I’m being hard on the episode (mostly the second part), because it’s frustrating to see all kinds of good ideas get dragged down by one bad call. Everything in the second half of the two parter feels like someone’s pushing extra hard to make it stick. Lee’s vision of floating in water while he’s drifting through space is a striking visual that builds to his confession to Kara that he wanted to die—which is a powerful idea, but one that doesn’t feel like it has a specific connection to Lee himself. You could have given just about anyone in the cast the same storyline, and it would’ve fit more or less as well. It’s beautiful television, and if the rest of the episode had been stronger, it would’ve served as a great way to balance the larger conflict. (And seeing the large scale battle through Lee’s perspective is just gorgeous.) As is, it’s tantalizing but incomplete.
So, getting rid of Cain so quickly (and easily) is a bad call, and one that pretty much wrecks the first major victory the humans have against the Cylons, at least from the audience’s perspective. But on the plus side, while it’s a decision that screwed up a disappointing number of plotlines, there’s still hope. Cain doesn’t leave a lot of lingering concerns behind her, which means that next week, everyone can more or less be back to their old shenanigans, albeit with a few more people and an extra battlestar in tow. At least when the changes come this fast, you don’t have to wait long to see if things will get better.
Stray observations
- Okay, while the raping interrogator guy is a fucking monster, and Helo and the Chief’s actions are entirely understandable (and ones I think most of us would take ourselves), Cain isn’t exactly wrong in ordering their executions. That’s what should’ve have made the conflict between her and Adama (and Roslin) so interesting. She refuses to compromise, whereas Adama has learned the hard way that compromise is sometimes the only way to move forward. It’s too bad that got buried under the “hey, she murdered civilians and is basically a monster” stuff.

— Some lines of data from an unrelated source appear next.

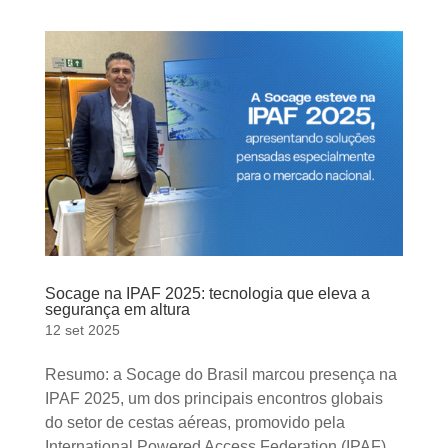
Socage na IPAF 2025: tecnologia que eleva a
segurança em altura
12 set 2025
Resumo: a Socage do Brasil marcou presença na
IPAF 2025, um dos principais encontros globais
do setor de cestas aéreas, promovido pela
International Powered Access Federation (IPAF),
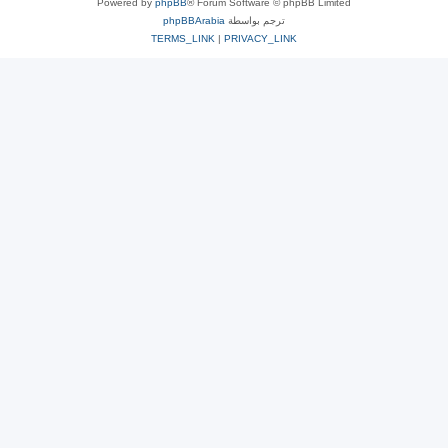
Powered by
phpBB
® Forum Software © phpBB Limited
ترجم بواسطة
phpBBArabia
TERMS_LINK
|
PRIVACY_LINK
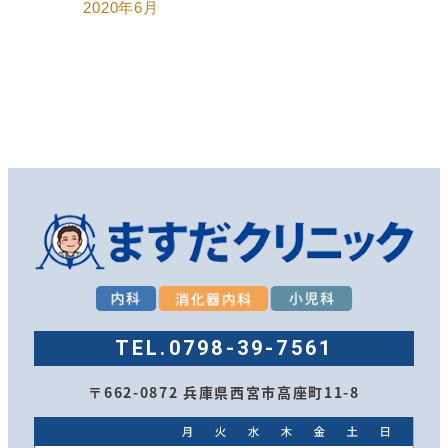
2020年6月
TEL.
0798-39-7561
〒662-0872 兵庫県西宮市高座町11-8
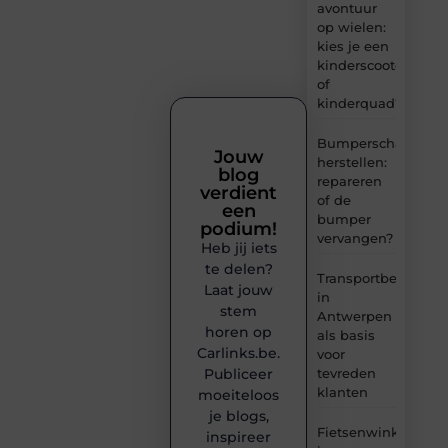
avontuur
op wielen:
kies je een
kinderscooter
of
kinderquad?
Bumperschade
Jouw
herstellen:
blog
repareren
verdient
of de
een
bumper
podium!
vervangen?
Heb jij iets
te delen?
Transportbedrijf
Laat jouw
in
stem
Antwerpen
horen op
als basis
Carlinks.be.
voor
tevreden
Publiceer
klanten
moeiteloos
je blogs,
Fietsenwinkel
inspireer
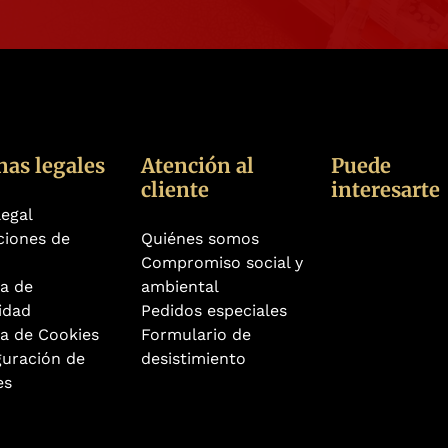
nas legales
Atención al
Puede
cliente
interesarte
legal
ciones de
Quiénes somos
Compromiso social y
ca de
ambiental
idad
Pedidos especiales
ca de Cookies
Formulario de
guración de
desistimiento
es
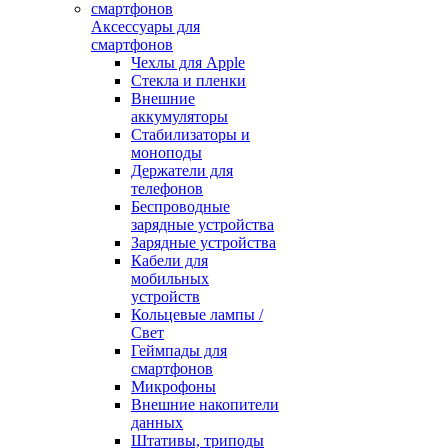
Аксессуары для
смартфонов
Чехлы для Apple
Стекла и пленки
Внешние
аккумуляторы
Стабилизаторы и
моноподы
Держатели для
телефонов
Беспроводные
зарядные устройства
Зарядные устройства
Кабели для
мобильных
устройств
Кольцевые лампы /
Свет
Геймпады для
смартфонов
Микрофоны
Внешние накопители
данных
Штативы, триподы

- Cain: “Do you always get what you want?” Starbuck: “Most of the time, sir.” Cain: “Good. Me too.” Again, this would have been so much more effective if Starbuck had had a chance to work with Cain longer.

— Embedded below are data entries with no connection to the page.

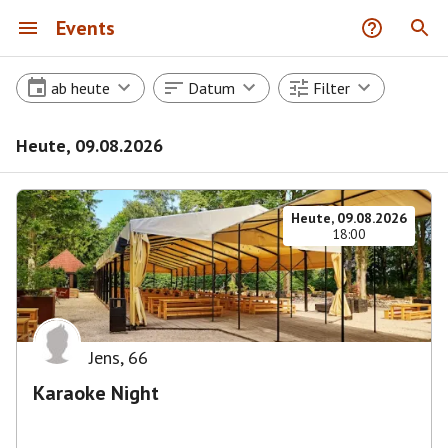
Events
ab heute
Datum
Filter
Heute, 09.08.2026
Heute, 09.08.2026
18:00
Jens
,
66
Karaoke Night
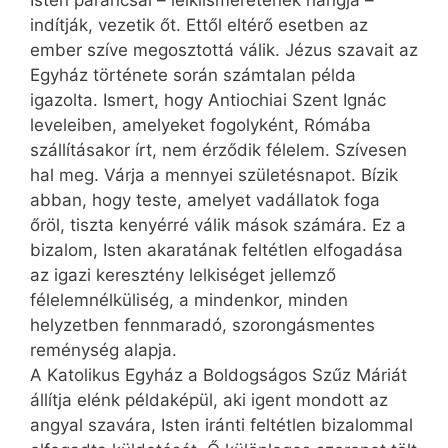
indítják, vezetik őt. Ettől eltérő esetben az
ember szíve megosztottá válik. Jézus szavait az
Egyház története során számtalan példa
igazolta. Ismert, hogy Antiochiai Szent Ignác
leveleiben, amelyeket fogolyként, Rómába
szállításakor írt, nem érződik félelem. Szívesen
hal meg. Várja a mennyei születés­napot. Bízik
abban, hogy teste, amelyet vadállatok foga
őröl, tiszta kenyérré válik mások számára. Ez a
bizalom, Isten akaratának feltétlen elfogadása
az igazi keresztény lelkiséget jellemző
félelemnélküliség, a mindenkor, minden
helyzetben fennmaradó, szorongásmentes
reménység alapja.
A Katolikus Egyház a Boldogságos Szűz Máriát
állítja elénk példaképül, aki igent mondott az
angyal szavára, Isten iránti feltétlen bizalommal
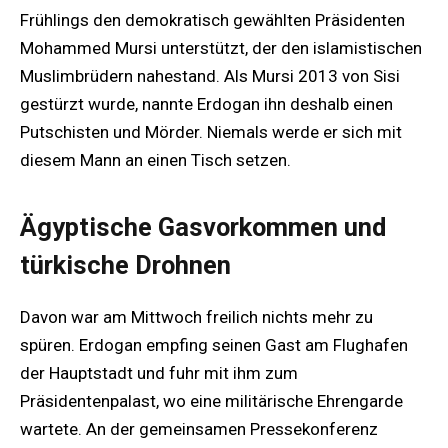
Frühlings den demokratisch gewählten Präsidenten
Mohammed Mursi unterstützt, der den islamistischen
Muslimbrüdern nahestand. Als Mursi 2013 von Sisi
gestürzt wurde, nannte Erdogan ihn deshalb einen
Putschisten und Mörder. Niemals werde er sich mit
diesem Mann an einen Tisch setzen.
Ägyptische Gasvorkommen und
türkische Drohnen
Davon war am Mittwoch freilich nichts mehr zu
spüren. Erdogan empfing seinen Gast am Flughafen
der Hauptstadt und fuhr mit ihm zum
Präsidentenpalast, wo eine militärische Ehrengarde
wartete. An der gemeinsamen Pressekonferenz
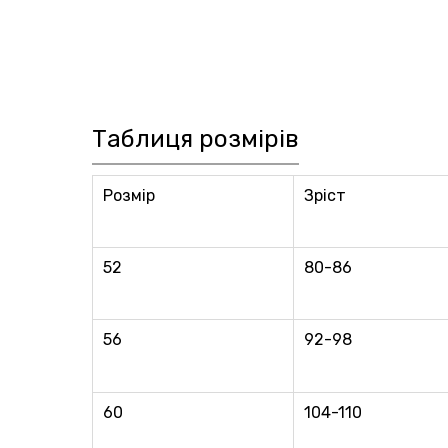
Таблиця розмірів
Розмір
Зріст
52
80-86
56
92-98
60
104-110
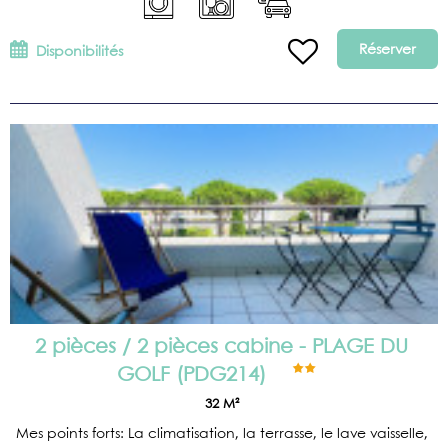
Réserver
Disponibilités
2 pièces / 2 pièces cabine - PLAGE DU
GOLF
(
PDG214
)
32
M²
Mes points forts: La climatisation, la terrasse, le lave vaisselle,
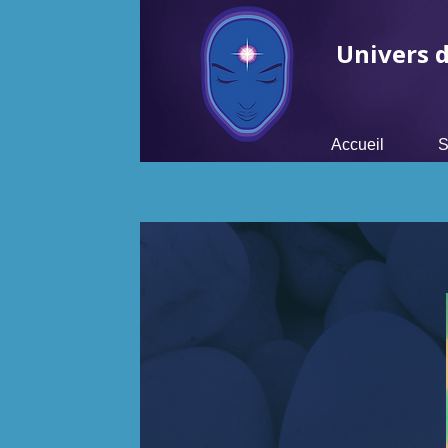
Univers d
Accueil
S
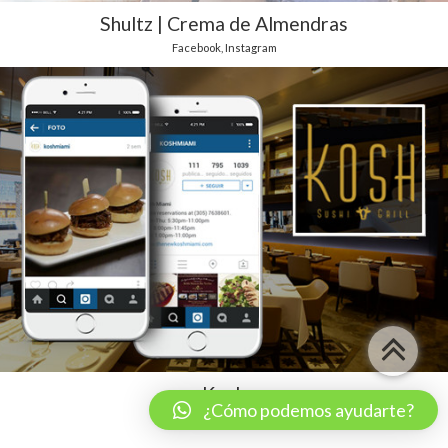
Shultz | Crema de Almendras
Facebook
,
Instagram
Kosh
¿Cómo podemos ayudarte?
Facebook
,
Instagram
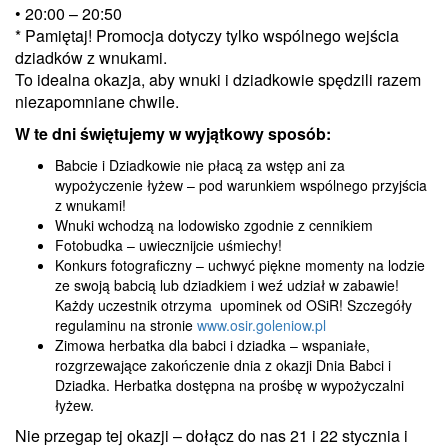
• 20:00 – 20:50
* Pamiętaj! Promocja dotyczy tylko wspólnego wejścia
dziadków z wnukami.
To idealna okazja, aby wnuki i dziadkowie spędzili razem
niezapomniane chwile.
W te dni świętujemy w wyjątkowy sposób:
Babcie i Dziadkowie nie płacą za wstęp ani za
wypożyczenie łyżew – pod warunkiem wspólnego przyjścia
z wnukami!
Wnuki wchodzą na lodowisko zgodnie z cennikiem
Fotobudka – uwiecznijcie uśmiechy!
Konkurs fotograficzny – uchwyć piękne momenty na lodzie
ze swoją babcią lub dziadkiem i weź udział w zabawie!
Każdy uczestnik otrzyma upominek od OSiR! Szczegóły
regulaminu na stronie
www.osir.goleniow.pl
Zimowa herbatka dla babci i dziadka – wspaniałe,
rozgrzewające zakończenie dnia z okazji Dnia Babci i
Dziadka. Herbatka dostępna na prośbę w wypożyczalni
łyżew.
Nie przegap tej okazji – dołącz do nas 21 i 22 stycznia i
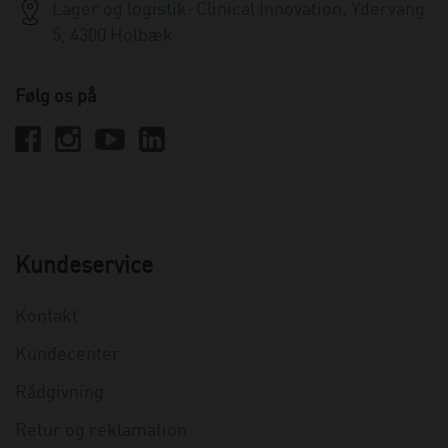
Lager og logistik: Clinical Innovation, Ydervang
5, 4300 Holbæk
Følg os på
Kundeservice
Kontakt
Kundecenter
Rådgivning
Retur og reklamation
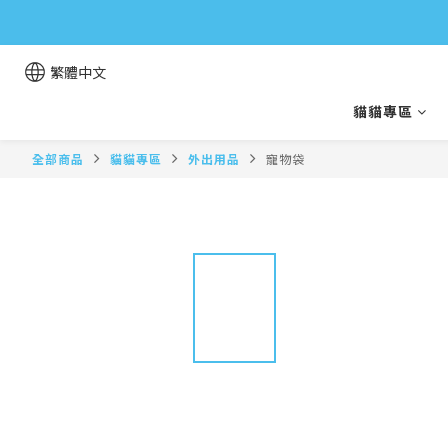
繁體中文
貓貓專區
全部商品
貓貓專區
外出用品
寵物袋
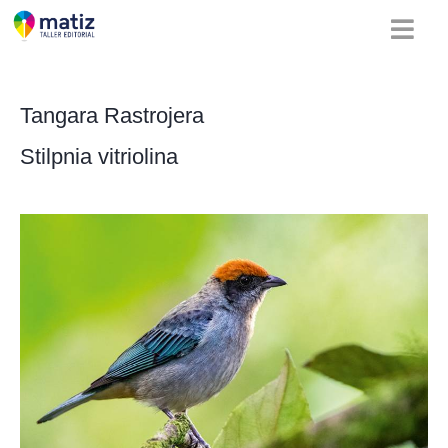
Tangara Rastrojera
Stilpnia vitriolina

- Roslin is getting seriously shortchanged. She’s supposed to be dying in weeks, and she’s been reduced to the sidelines. Hopefully we’ll get more of her soon.
- I don’t get the significance of the sports story. On a basic level, Baltar is sharing something Six shared with him in their private moments, which counts as some kind of a betrayal, but beyond that… I got nothing.
- “It’s not enough to survive. One has to be worthy of surviving.” This feels like a super important idea, and yet another moment in the second episode that needed more room to breathe. In general, I think the show never knows what to do with with the “what drives the Cylons” concept, but here it brings us right to the brink of something, before shrugging and backing away.